Japanese magazine interviews on how some felt were translated into English and made available by the Central Intelligence Agency. In a May 1982 interview in Shokun magazine, Liberal Democratic Party Lower House member Masumi Ezaki warned that the kind of U.S. criticism then, which echoes in Trump’s recent criticism, was going too far.
“It may be easy to make Japan a scapegoat and put more and more pressure on us,” he was reported as saying. “It will lead to a harsh reaction from Japan if (the U.S.) does not give us credit for the good job we have done but go on making statements that unless ‘something dramatic’ is done, this problem cannot be solved and protection and reciprocity laws will be passed.”

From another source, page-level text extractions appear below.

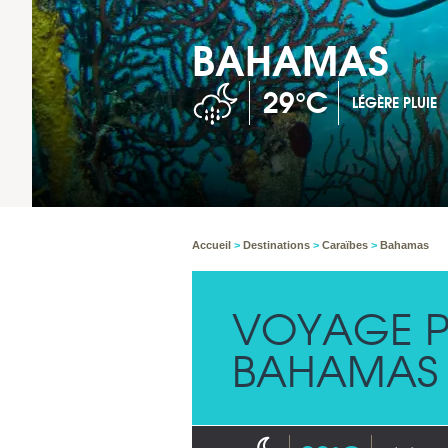
BAHAMAS
29°C
LÉGÈRE PLUIE
Accueil
>
Destinations
>
Caraïbes
>
Bahamas
VOYAGE P
BAHAMAS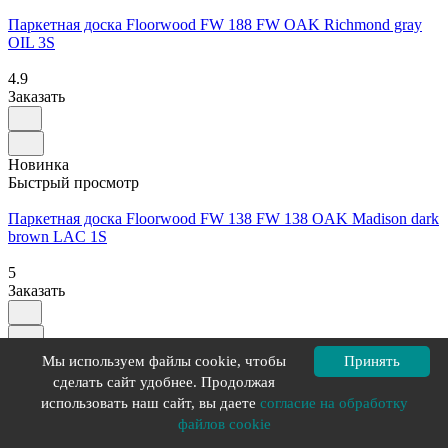
Паркетная доска Floorwood FW 188 FW OAK Richmond gray
OIL 3S
4.9
Заказать
Новинка
Быстрый просмотр
Паркетная доска Floorwood FW 138 FW 138 OAK Madison dark
brown LAC 1S
5
Заказать
Советуем
Мы используем файлы cookie, чтобы
Принять
Быстрый просмотр
сделать сайт удобнее. Продолжая
использовать наш сайт, вы даете
согласие на обработку
Паркетная доска Floorwood FW 188 FW ASH Madison WHITE
файлов cookie
MATT LAC 3S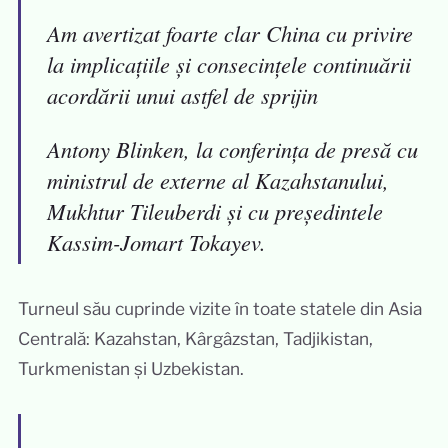
Am avertizat foarte clar China cu privire
la implicațiile și consecințele continuării
acordării unui astfel de sprijin
Antony Blinken, la conferința de presă cu
ministrul de externe al Kazahstanului,
Mukhtur Tileuberdi și cu președintele
Kassim-Jomart Tokayev.
Turneul său cuprinde vizite în toate statele din Asia
Centrală: Kazahstan, Kârgâzstan, Tadjikistan,
Turkmenistan și Uzbekistan.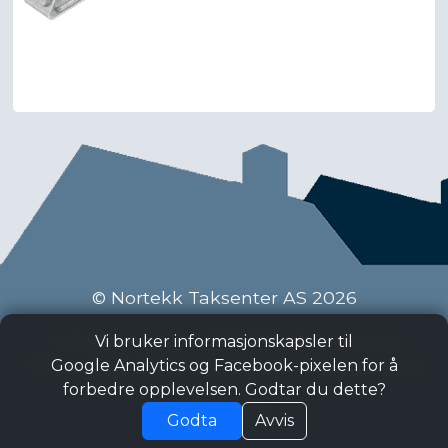
© Nortekk Taksenter AS 2026
Industriveien 9 C, 2020 Skedsmokorset
Vi bruker informasjonskapsler til
Tlf:
63 87 15 50
, Epost:
taksenter@nortekk.no
Google Analytics og Facebook-pixelen for å
forbedre opplevelsen. Godtar du dette?
Personvern
Godta
Avvis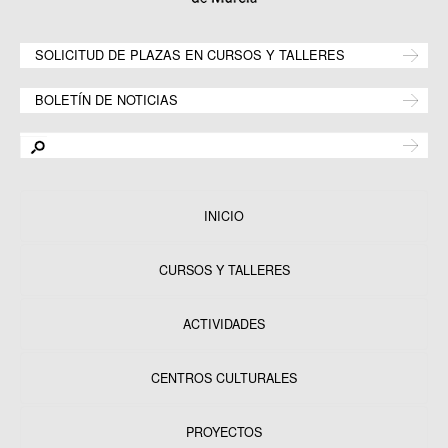
SOLICITUD DE PLAZAS EN CURSOS Y TALLERES
BOLETÍN DE NOTICIAS
INICIO
CURSOS Y TALLERES
ACTIVIDADES
CENTROS CULTURALES
Equipamientos
PROYECTOS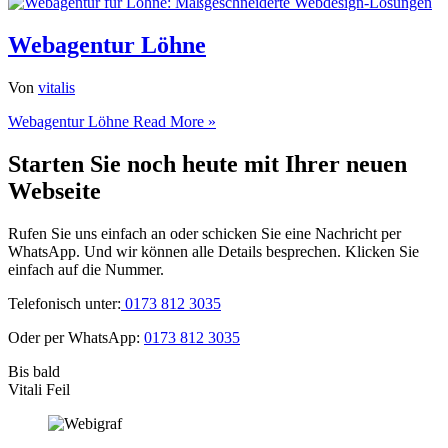
Webagentur Löhne
Von
vitalis
Webagentur Löhne
Read More »
Starten Sie noch heute mit Ihrer neuen
Webseite
Rufen Sie uns einfach an oder schicken Sie eine Nachricht per
WhatsApp. Und wir können alle Details besprechen. Klicken Sie
einfach auf die Nummer.
Telefonisch unter:
0173 812 3035
Oder per WhatsApp:
0173 812 3035
Bis bald
Vitali Feil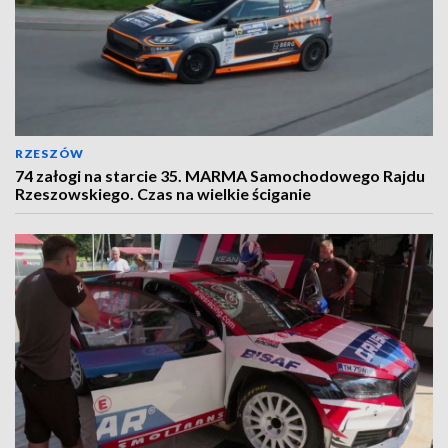
RZESZÓW
74 załogi na starcie 35. MARMA Samochodowego Rajdu
Rzeszowskiego. Czas na wielkie ściganie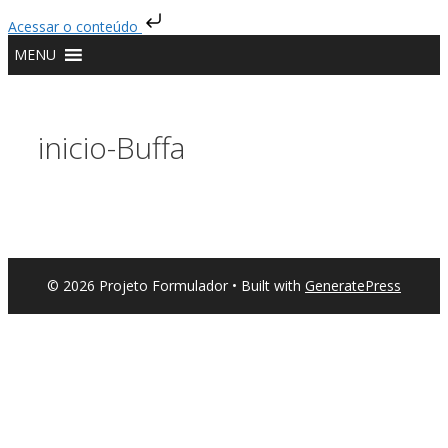
Acessar o conteúdo
MENU
inicio-Buffa
© 2026 Projeto Formulador
• Built with
GeneratePress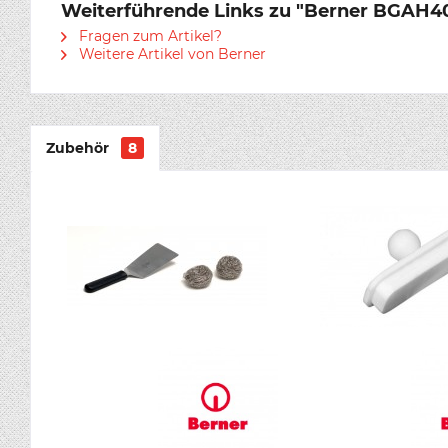
Weiterführende Links zu "Berner BGAH40R 
Fragen zum Artikel?
Weitere Artikel von Berner
Zubehör
8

Japanese anger would eventually lead to a book by Shintaro Ishihara and Sony co-founder Akio Morita entitled “The Japan That Can Say ‘No,’ ” which called for Japan to stop saying ‘yes’ to the U.S. all the time, especially on trade issues. Due to the controversial reception in the U.S., Morita would eventually distance himself from the work.
Such tensions, now over three decades old, might seem like ancient history to younger Japanese and Americans today.
Ken Moskowitz, an adjunct professor of political science at Temple University Japan, said while some important differences have emerged over the years, some things have remained the same.
“The Japan of the 1980s was a confident, some would say an overweening, trade colossus. Today, we’ve passed through the bubble, the stock market collapse, and ‘Japan passing’ to a period of tepid growth and doubts about Japan’s economic strength,” he said.
On the other hand, he added that structural problems inhibiting Japan’s trade and economic power, low birth rates, opposition to immigration, and barriers to credit and applying innovation, which plagued Japan in the 1980s, remain problematic today.
This is the first of a five-part series on Japan’s efforts to assess the policies of U.S. President Donald Trump.